You are proving my point: backward compatibility has hobbled software
development.

> Things like marking the content encoding might be
> more useful, but still, not good to work with...  If, for example, you
> had a file "test.txt" encoded in UTF-16 and with extended attributes
> marking it as such, and your locale is set to use UTF-8, what would
> you expect the result of "cp test.txt test2.txt" to be?

I would use "cp --archive test.txt test2.txt" in which case the EA's
are copied as well. At least on SuSE Linux 9.2 onwards.

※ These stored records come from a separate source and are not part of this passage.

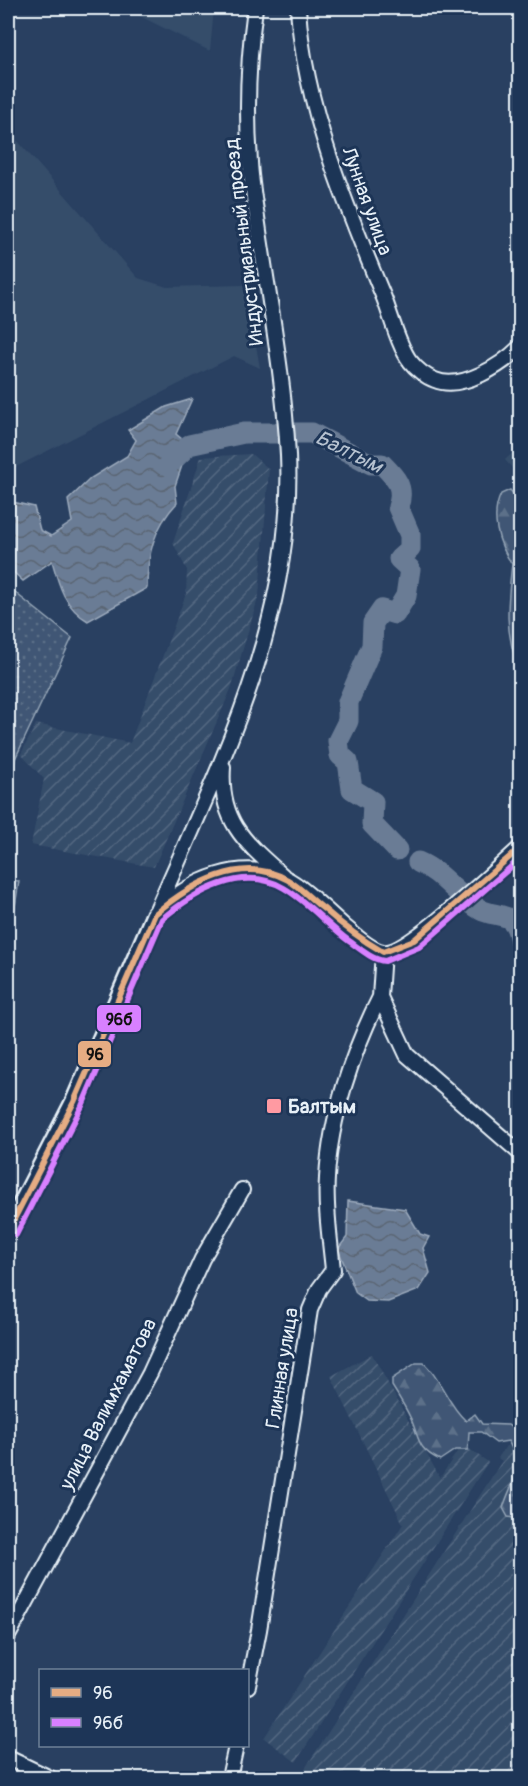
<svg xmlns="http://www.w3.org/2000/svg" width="528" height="1786" viewBox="0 0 528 1786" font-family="Pangolin,sans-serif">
	<defs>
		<pattern id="industrial-furrows" width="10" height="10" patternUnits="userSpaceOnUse" patternTransform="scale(1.5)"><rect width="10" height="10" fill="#364d6b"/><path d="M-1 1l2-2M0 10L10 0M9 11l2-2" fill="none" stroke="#536781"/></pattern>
		<pattern id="forest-firs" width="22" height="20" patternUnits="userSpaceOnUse" patternTransform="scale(1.5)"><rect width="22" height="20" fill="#415774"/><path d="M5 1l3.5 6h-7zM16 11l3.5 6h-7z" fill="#5c7089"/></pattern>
		<pattern id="garden-dots" width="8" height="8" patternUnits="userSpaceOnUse" patternTransform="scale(1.5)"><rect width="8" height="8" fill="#415774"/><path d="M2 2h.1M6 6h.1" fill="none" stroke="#5c7089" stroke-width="1.8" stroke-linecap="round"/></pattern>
		<pattern id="water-waves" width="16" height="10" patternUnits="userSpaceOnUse" patternTransform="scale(1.5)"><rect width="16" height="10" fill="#6b7c95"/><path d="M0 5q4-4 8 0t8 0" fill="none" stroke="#5a6573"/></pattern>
	</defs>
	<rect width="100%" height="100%" fill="#294061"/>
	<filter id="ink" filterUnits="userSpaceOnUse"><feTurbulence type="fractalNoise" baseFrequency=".0167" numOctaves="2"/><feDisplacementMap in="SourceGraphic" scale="12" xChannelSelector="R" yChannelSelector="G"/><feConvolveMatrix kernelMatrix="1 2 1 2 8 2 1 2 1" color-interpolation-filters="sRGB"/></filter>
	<g filter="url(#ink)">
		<!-- built -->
		<path fill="#364d6b" d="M124 8H214L210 51Z
			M8 130 138 278 167 287 245 285 260 368 234 356 8 471Z
			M520 446V477L505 460Z"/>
		<!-- industrial -->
		<path fill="url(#industrial-furrows)" d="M251 454 269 469 259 595 231 689 154 867 31 845 44 779 21 754 36 724 130 743 186 594 187 570 173 543 201 457Z
			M372 1354 440 1478 462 1444 488 1462 296 1762 264 1738 403 1524 331 1376Z
			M506 1446H512L520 1452V1778H299L500 1464 502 1461 498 1458Z"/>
		<!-- forest -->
		<path fill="url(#forest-firs)" stroke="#94a4b6" stroke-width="1.5" d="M510 490 520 501V672C504 632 507 606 512 564 498 544 490 516 501 494Z
			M416 1363H424C442 1380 447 1404 466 1421L475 1414 482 1424 508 1425 520 1434V1519L508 1517 503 1508C512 1479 526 1470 508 1441L496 1443 481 1432H469L468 1450H455L440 1460C417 1449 420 1440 411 1419 406 1408 399 1397 392 1386V1379Z"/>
		<!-- garden -->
		<path fill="url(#garden-dots)" stroke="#94a4b6" stroke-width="1.5" d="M8 587 72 638 15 759 8 801Z
			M8 880 19 881 8 952Z"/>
		<!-- water -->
		<path fill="url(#water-waves)" stroke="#9dabbd" stroke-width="1.5" d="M192 399 176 434 189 445 175 486 177 503C154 527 147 555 147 588L88 621C65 608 59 586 52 561L23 581 8 567V501L34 507 40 530 51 536 72 522 68 500 91 478 127 456 136 440 128 430 166 407Z
			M348 1201 405 1209 420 1234 429 1237 423 1248 430 1273 419 1290 388 1302 367 1301 356 1293 338 1249 347 1237Z"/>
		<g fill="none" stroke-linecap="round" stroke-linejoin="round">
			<!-- river -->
			<path stroke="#6b7c95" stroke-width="21" d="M168 465 189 445 244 433H312L371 464H382C396 478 405 487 398 507L410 535V549L399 559 410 569 406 596 395 614 382 610 373 623 372 646 348 702V721L338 741 340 755 348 762 352 789 373 802 372 824 397 850
				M418 862C444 873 457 897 481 910 490 915 504 914 511 920 518 926 518 934 520 941"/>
			<!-- minor casing -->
			<g stroke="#e8f1f8" stroke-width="18">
				<path id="minor" d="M298 8C304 105 347 209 384 298 391 316 399 347 410 361 416 369 426 377 435 380 462 391 502 365 520 347
					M223 767C219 822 246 843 283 876
					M159 910C191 880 240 858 285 878 301 885 330 914 345 927 355 935 370 950 383 952 405 956 500 866 520 848
					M155 914C219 767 295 620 288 455 284 380 270 305 259 231 256 208 251 185 250 162 246 110 248 59 255 8
					M383 952 380 997 407 1055 520 1153
					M8 1636 150 1373 202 1259 242 1190
					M248 1686 259 1630 310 1310 319 1289 333 1270C330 1239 325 1208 327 1178 330 1118 353 1050 380 997
					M8 1758 50 1778
					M229 1778 236 1746"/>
			</g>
			<!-- major casing -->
			<g stroke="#e8f1f8" stroke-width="21">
				<path id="major" d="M8 1231 74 1102 155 914"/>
			</g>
			<!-- minor -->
			<use href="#minor" stroke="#1d3557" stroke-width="14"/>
			<!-- major -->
			<use href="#major" stroke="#1d3557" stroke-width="16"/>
			<!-- bus-1 casing -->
			<g stroke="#1d3557" stroke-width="10">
				<path id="bus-1" d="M8 1231 74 1102 155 914C190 884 242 854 288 880 301 888 312 900 324 909 342 925 362 940 383 952L414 940 520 848"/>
			</g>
			<!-- bus-2 casing -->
			<g stroke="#1d3557" stroke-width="10">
				<path id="bus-2" d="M16 1235 82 1106 162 919C194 892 243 864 284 888 308 902 327 925 349 941 359 948 372 960 385 961L419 947 520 859"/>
			</g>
			<!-- bus-1 -->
			<use href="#bus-1" stroke="#e5ac83" stroke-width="6"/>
			<!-- bus-2 -->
			<use href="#bus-2" stroke="#d880ff" stroke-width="6"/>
		</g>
	</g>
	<!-- markers -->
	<rect fill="#ff9aa2" stroke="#1d3557" stroke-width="2" x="266" y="1098" width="16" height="16" rx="3"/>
	<g text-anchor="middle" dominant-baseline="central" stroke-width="6" stroke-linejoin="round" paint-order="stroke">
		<!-- street labels -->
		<g font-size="20" fill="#e8f1f8" stroke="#1d3557">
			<text transform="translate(367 201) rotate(70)">Лунная улица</text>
			<text transform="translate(244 242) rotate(-97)">Индустриальный проезд</text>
			<text transform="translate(282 1368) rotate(-81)">Глинная улица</text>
			<text transform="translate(108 1404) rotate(-63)">улица Валимхаматова</text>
		</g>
		<!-- poi labels -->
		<g font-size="20" font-weight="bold" fill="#e8f1f8" stroke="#1d3557" text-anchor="start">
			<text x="288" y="1106">Балтым</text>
		</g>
		<!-- water labels -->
		<g font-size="21" font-style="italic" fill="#b6c2d0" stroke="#1d3557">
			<text transform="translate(349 452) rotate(26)">Балтым</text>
		</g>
	</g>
	<g stroke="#1d3557" stroke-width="2">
		<rect x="96" y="1004" width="46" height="29" rx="6" fill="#d880ff"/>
		<rect x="77" y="1040" width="35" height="28" rx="6" fill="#e5ac83"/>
	</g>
	<g font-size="16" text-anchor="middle" font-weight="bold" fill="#111">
		<text x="119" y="1025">96б</text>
		<text x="95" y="1060">96</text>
	</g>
	<!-- margin -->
	<rect width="528" height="1786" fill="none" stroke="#1d3557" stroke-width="30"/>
	<rect x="15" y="15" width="498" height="1756" fill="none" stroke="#e8f1f8" stroke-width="2" filter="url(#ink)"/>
	<!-- legend -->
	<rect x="39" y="1669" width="210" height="78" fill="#1d3557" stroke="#6e8097" stroke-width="1.5"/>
	<rect x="51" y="1688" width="30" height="9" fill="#e5ac83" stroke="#6e8097" stroke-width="1.5"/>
	<text x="93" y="1699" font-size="18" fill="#e8f1f8">96</text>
	<rect x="51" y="1718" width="30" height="9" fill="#d880ff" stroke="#6e8097" stroke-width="1.5"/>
	<text x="93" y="1729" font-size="18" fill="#e8f1f8">96б</text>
</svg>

And of course
the file would still be UTF-16 - after all it's "copy" not "convert".

Without meaning offence: You should read up a little on the subject as
you knowledge is not up to date.

> What about
> "cat text.txt >text2.txt"?  If you expect those two commands to have
> the same effect, I don't see how it can be done without changes to cp
> (mark attrs on dest), cat (mark attrs on stdout), and the kernel
> itself (allow extended attributes on streams).

I do not expect that cat and cp behave the same. For the simple reason
that they never have behaved the same: cp has options like "--
preserve" and "--archive" - cat has not. Even today using cat to copy
a file will mean that you loose the all the meta informations
attached.

> a shell that knows how to get/set
> these attributes (and which it needs to set),

Done: see setfattr and getfattr.

> and a copy of the
> coreutils that are aware of the changes (so that "cp file1 file2"
> creates file2 with the attrs of file1, not the defaults),

Done: GNU cp will do that if --archive is used.

> On a quick glance, I
> see absolutely no way to do this properly without support from the OS.

While I countered most of your arguments - you are absolutely right
here. Only I have once used an operating system (OS/2) which did
exactly that - hence my frustration.